Car, dans la guerre contre le terrorisme, chaque geste compte, et un état démocratique a beaucoup plus à perdre qu'à gagner. Très mobiles sur ces terres du Sahel qui échappent à tout contrôle étatique, les bandes affiliées à Aqmi, notamment le groupe d'Abou Zeid, qui détenait l'otage, traquent toutes les occasions de monter en puissance. Les liens directs avec la maison-mère d'Al-Qaida ne sont pas nécessaires pour y ouvrir des « franchises ». Tous les trafics sont là, à portée de la main, pour les financer. Drogue. Armes. Trafic d'otages.

C'est sur ce champ de bataille qui ne dit pas son nom que Michel Germaneau est tombé, comme dans un piège.
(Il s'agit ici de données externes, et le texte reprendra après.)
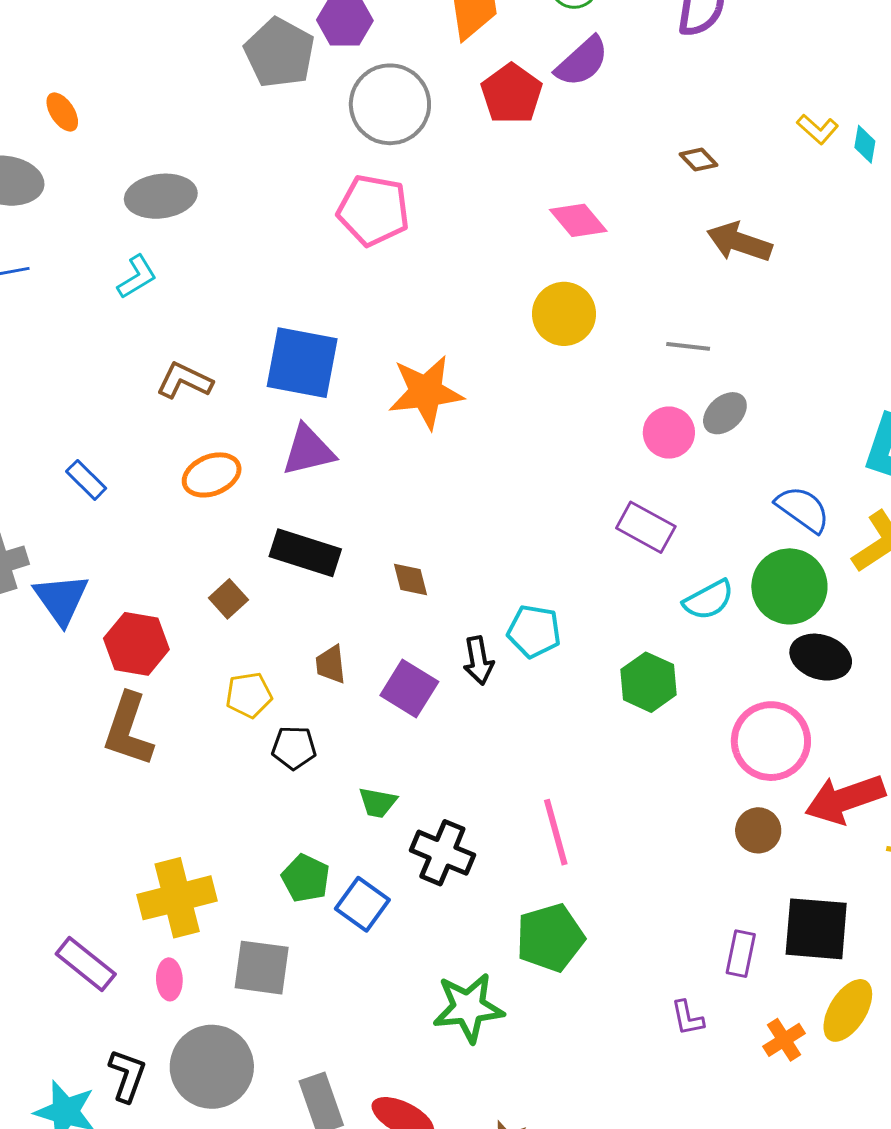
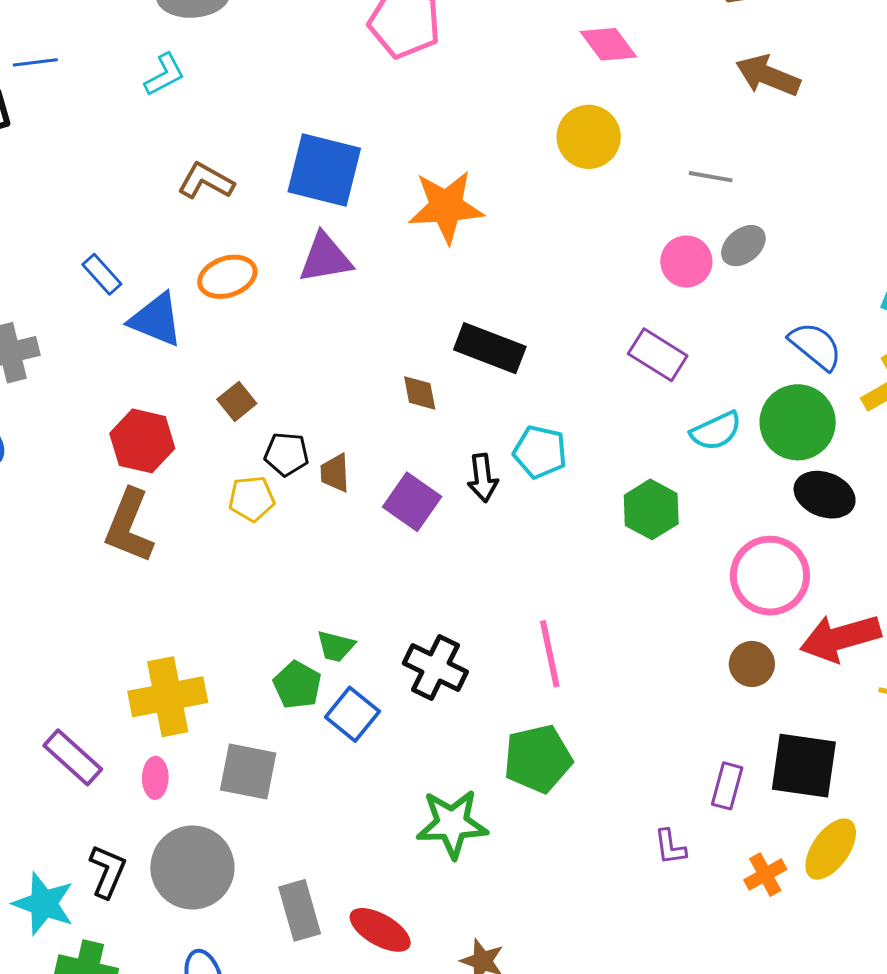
black rectangle: (305, 553) -> (490, 348), moved
blue triangle: (61, 599) -> (156, 320), moved, turned -36
black pentagon: (294, 748) -> (287, 454), moved
green trapezoid: (378, 803) -> (336, 646), moved

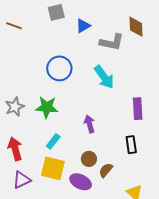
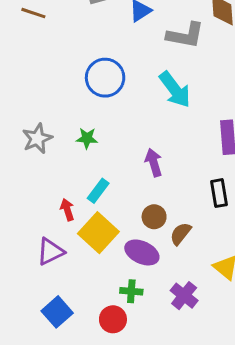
green star: (47, 107) -> (87, 138), size x0.6
red arrow: (15, 149) -> (67, 210), moved, size x0.6
yellow square: (53, 168) -> (98, 233), turned 30

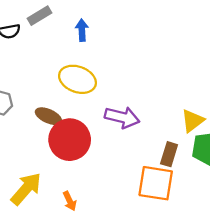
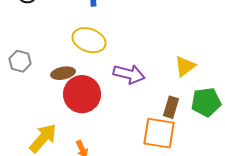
brown ellipse: (48, 116) -> (63, 73), turned -35
yellow triangle: (193, 121) -> (185, 66), moved

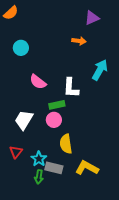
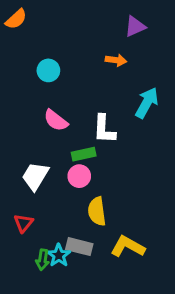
cyan circle: (21, 48) -> (48, 70), moved
cyan star: (39, 159) -> (59, 255), moved
green arrow: (39, 177) -> (43, 260), moved

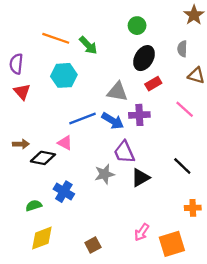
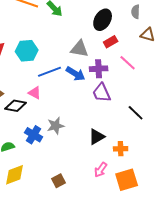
cyan hexagon: (64, 75) -> (27, 51), moved
pink line: (185, 109) -> (128, 63), moved
purple trapezoid: (124, 152) -> (102, 93), moved
gray star: (105, 174) -> (56, 126), moved
black triangle: (141, 178) -> (97, 137), moved
orange cross: (193, 208) -> (121, 149), moved

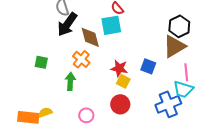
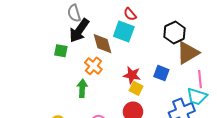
cyan square: (111, 25) -> (124, 31), turned 30
black hexagon: (179, 26) -> (175, 32), moved
green square: (41, 62) -> (61, 51), moved

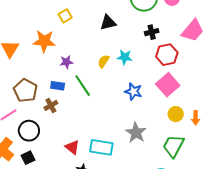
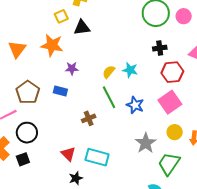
yellow square: (65, 16) -> (61, 16), moved
black triangle: (108, 22) -> (82, 27), moved
green line: (83, 86) -> (109, 97), moved
brown cross: (51, 105) -> (89, 118), moved
gray star: (136, 133) -> (146, 143), moved

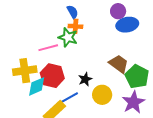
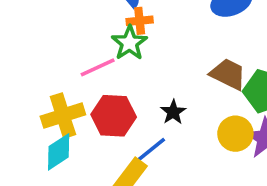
green star: (68, 37) -> (129, 43), turned 30
cyan diamond: (37, 86) -> (59, 152), moved
yellow circle: (102, 95) -> (235, 134), moved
À la bourse terroriste, tous les Occidentaux ont un prix. Dans cette partie de l'Afrique, les otages français ont, en plus, une valeur ajoutée. Le passé colonial, la laïcité et le voile, le soutien au régime algérien du président Bouteflika et à sa lutte sans quartier contre leur organisation sont autant de motifs de haine pour les responsables d'Aqmi, contraints, depuis trois ans, de se replier plus au Sud pour mener le Jihad.

Les spécialistes du renseignement affirment qu'Al-Qaida a subi de sérieux revers, sous la pression internationale, et serait, justement, en repli. Son pouvoir de nuisance n'en reste pas moins considérable, dès lors qu'elle investit un territoire de non-droit, dans le Sahel comme en Afghanistan ou dans l'océan Indien. Visée, la France n'est toutefois pas sa seule cible. Ce n'est qu'en renforçant la coopération internationale dans la lutte antiterroriste que la menace pourra être contenue.